NBA Rookie Stats dataset (provided at data.world) https://data.world/exercises/logistic-regression-exercise-1

Each row in the table represents a player’s rookie statistics for the first season. This dataset totals 21 columns and 1340 rows. The 21 features are play name (Name), games played (GP), minutes played (MIN), points per game (PPG), field goals made (FGM), field goal attempts (FGA), field goal percent (FG%), three points made (3PM), three point attempts (3PA), three point percent (3P%), free throws made (FTM), free throw attempts (FTA), free throw percent (FT%), offensive rebounds (OREB), defensive rebounds (DREB), rebounds (REB), assists (AST), steals (STL), blocks (BLK), turnovers (TOV), and target (TAR).

Out of these 21 attributes, the last attribute is the y label (TAR) which needs to be predicted. It is a Boolean attribute, where “0” means the career length of the player is less than 5 years, and “1” greater than or equal to 5 years.

Program

The nba_ml.ipynb program can be executed in Jupiter notebook.

Methodology

  1. Importing the necessary packages
  2. Loading the data and data inspection
  3. Data visualization/ Addressing of the null value and Outliers
  4. Inspection and addressal of correlation in features Plotting correlation matrix Variation Inflation Factor (VIF) Principal Component Analysis (PCA)
  5. Splitting of train/test dataset
  6. Implementation of four types of classification models with GridSearchCV for finding the best hyperparameters K-nearest neighbors classifier Random forest classifier Logistic regression Artificial Neural Network
  7. Performance comparison of various models

Questions

  1. During data preparation, did we discover any attribute to remove or any new attribute to add (feature engineering)?

We found the presence of high multi-collinearity among the features. The multi-collinearity degrades the performance of the models. The multi-collinearity was checked by plotting collinearity matrix, computing and printing the VIF. A VIF value of 5 and above is considered to the presence of high collinearity. In our case we found the highest value of VIF to be 973 which is way higher than the collinearity definition. PCA is applied in the features to reduce the collinearity. The reduced the maximum VIF value to 1. The original features were twenty in number that reduced to nine after PCA.

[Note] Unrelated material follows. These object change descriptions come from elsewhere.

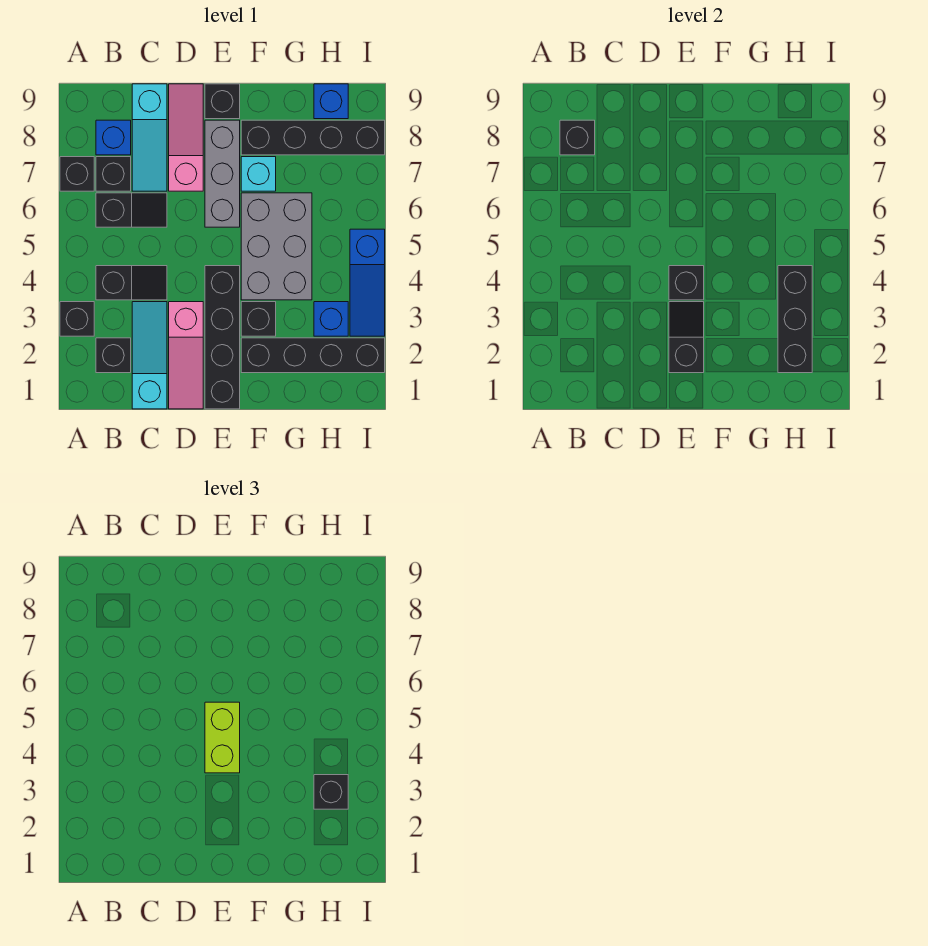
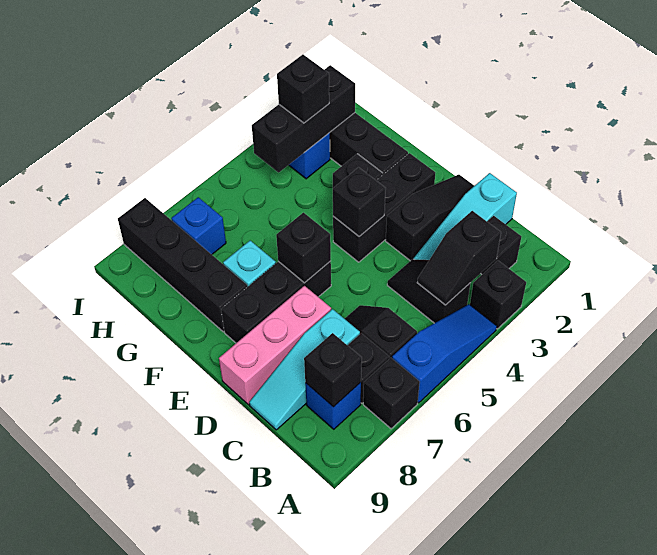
cyan 1x3 slope [132,84,167,191] -> cyan 1x3 slope turned to [249,309,360,430]
pink 1x3 slope [169,302,203,409] -> black 1x3 slope [386,175,474,261]
pink 1x3 slope [169,84,203,191] -> pink 1x3 brick [219,286,331,405]
black 1x4 brick [205,266,240,409] -> black 1x3 brick [333,153,435,262]
black 1x2 slope [669,302,704,373] -> black 1x2 slope moved to [417,211,501,305]
lime 1x2 brick [205,702,240,773] -> none
grey 1x3 brick [205,120,240,227] -> black 1x3 brick [221,261,331,343]
black 1x1 brick [205,84,240,119] -> black 1x1 brick moved to [276,213,331,283]
grey 2x3 brick [241,193,312,300] -> none
blue 1x1 brick [314,84,348,119] -> blue 1x1 brick moved to [171,197,226,254]
blue 1x3 slope [350,229,385,336] -> blue 1x3 slope moved to [392,304,497,403]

  1. Normalizing (a.k.a., scaling) features is desirable for distance-based models, e.g., knearest neighbors. Did we try feature normalization for some of the models? If so, is there any improvement?

We performed Standard Scaling in features. Standard Scaling converts a feature to have zero mean and one standard deviation. We noticed a considerable increase in performance due to Standard Scaling. The F1 score of Logistic regression increased to 0.764 from 0.725 due to Standard Scaling. Also, the training time reduced by 10% due to feature scaling.

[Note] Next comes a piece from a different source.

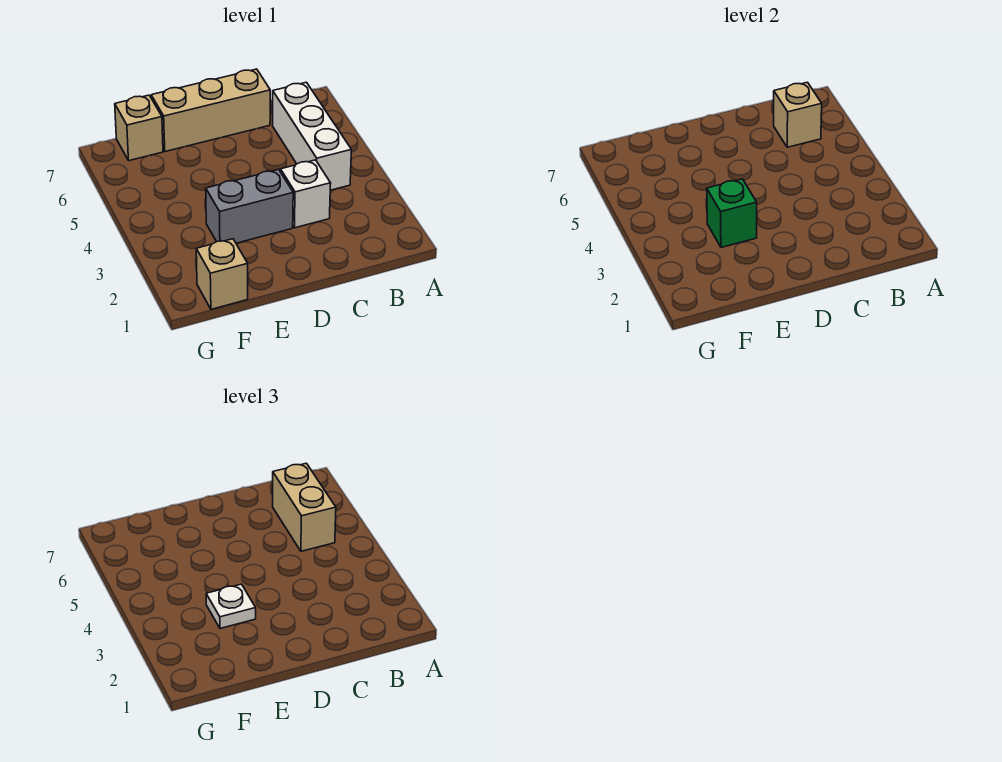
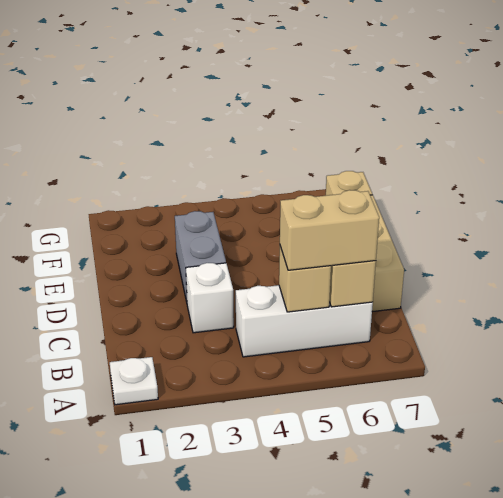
green 1x1 brick [707,179,757,247] -> none
white 1x1 plate [206,584,256,628] -> white 1x1 plate moved to [110,357,158,405]
tan 1x1 brick [196,239,248,309] -> tan 1x1 brick moved to [279,246,331,312]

  1. Regularization is a common practice to battle overfitting. How is varying the penalty parameter in logistic regression affect the performance F1 score on testing? (The logistic regression penalty parameter may be ’none’, ’l1’, ’l2’ or ’elasticnet’.)

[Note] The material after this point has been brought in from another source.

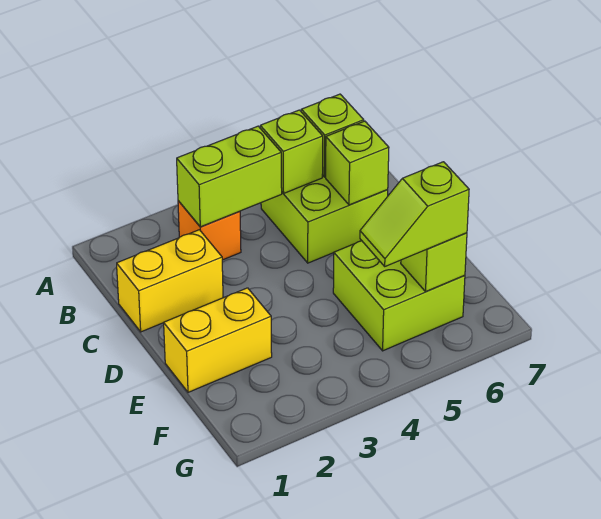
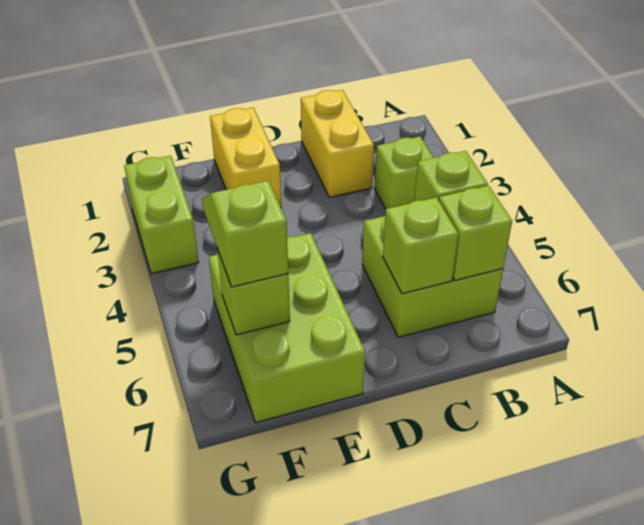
orange 1x1 brick [178,201,241,260] -> lime 1x1 brick [375,136,434,209]
lime 1x2 brick [177,126,282,227] -> lime 1x2 brick moved to [124,156,199,274]
lime 2x2 brick [333,241,465,351] -> lime 2x3 brick [209,233,365,422]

Regularization greatly solves the issue of overfitting. L1 regularization is linear, L2 is quadratic, elasticnet is balance between L1 and L2 (li_ratio), and the none is no regularization.

We have run the logistic regression with all regularization techniques. The results are as follows -

. F1 score by Logistic Regression with l1 penalty is: 0.79
. F1 score by Logistic Regression with l2 penalty  is: 0.8
. F1 score by Logistic Regression with elasticnet penalty (l1_ratio = 0.5) is: 0.79
. F1 score by Logistic Regression with none penalty is: 0.79

L2 regularization is giving a better F1 score for this example set by a marginal value.

  1. These models have hyperparameters. When training, experiment using GridSearch to select hyperparameters for your models. What are the best hyperparameters among those we tried?

The best hyperparameters for the various models are -

. KNN - best hyper parameter is: {'n_neighbors': 30}
. Random Forest - best hyper parameters are: {'max_depth': 20, 'n_estimators': 100}
. Logistic Regression -  best hyper parameters are: {'C': 1, 'penalty': 'l2', 'solver': 'saga'}
. ANN - best hyper parameters are: {'alpha': 0.001, 'hidden_layer_sizes': (3,), 'learning_rate_init': 0.001}
  1. Which model gave the best F1 score on testing data?

. Best F1 score by KNN is: 0.68 . Best F1 score by Random Forest is: 0.75 . Best F1 score by Logistic Regression is: 0.8 . Best F1 score by ANN is: 0.78

The model with the best F1 score and the corresponding score is: ('Logistic Regression', 0.8)